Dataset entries
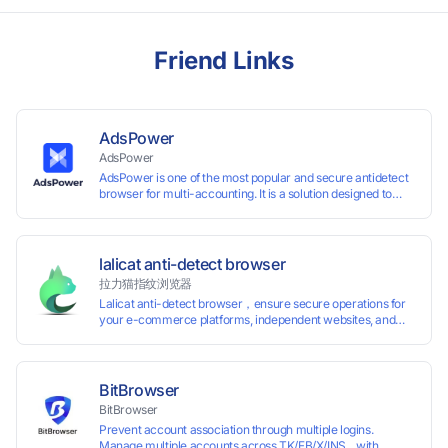
Friend Links
AdsPower
AdsPower
AdsPower is one of the most popular and secure antidetect
browser for multi-accounting. It is a solution designed to
address the problem of accounts being banned, widely-
used in affiliate marketing, social media marketing, crypto
airdrop, web scraping, etc. Users can create real browser
fingerprints with various customizable parameters and
lalicat anti-detect browser
manage all accounts more easily than ever. Keep all
拉力猫指纹浏览器
accounts safe by minimizing the risk of being banned,
Lalicat anti-detect browser，ensure secure operations for
suspended, disabled, or blocked on any site.
your e-commerce platforms, independent websites, and
social media marketing. Each account operates with unique
browser fingerprints and dedicated IP login environments,
enabling anti-association batch management, registration,
and account maintenance while ensuring secure isolation of
BitBrowser
accounts.
BitBrowser
Prevent account association through multiple logins.
Manage multiple accounts across TK/FB/X/INS... with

WORK TO BE COMPLETED:
Reproduce all of the data exactly, omitting each picture it holds.

ANSWER SPACE:
Friend Links
AdsPower
AdsPower
AdsPower is one of the most popular and secure antidetect
browser for multi-accounting. It is a solution designed to
address the problem of accounts being banned, widely-
used in affiliate marketing, social media marketing, crypto
airdrop, web scraping, etc. Users can create real browser
fingerprints with various customizable parameters and
lalicat anti-detect browser
manage all accounts more easily than ever. Keep all
拉力猫指纹浏览器
accounts safe by minimizing the risk of being banned,
Lalicat anti-detect browser，ensure secure operations for
suspended, disabled, or blocked on any site.
your e-commerce platforms, independent websites, and
social media marketing. Each account operates with unique
browser fingerprints and dedicated IP login environments,
enabling anti-association batch management, registration,
and account maintenance while ensuring secure isolation of
BitBrowser
accounts.
BitBrowser
Prevent account association through multiple logins.
Manage multiple accounts across TK/FB/X/INS... with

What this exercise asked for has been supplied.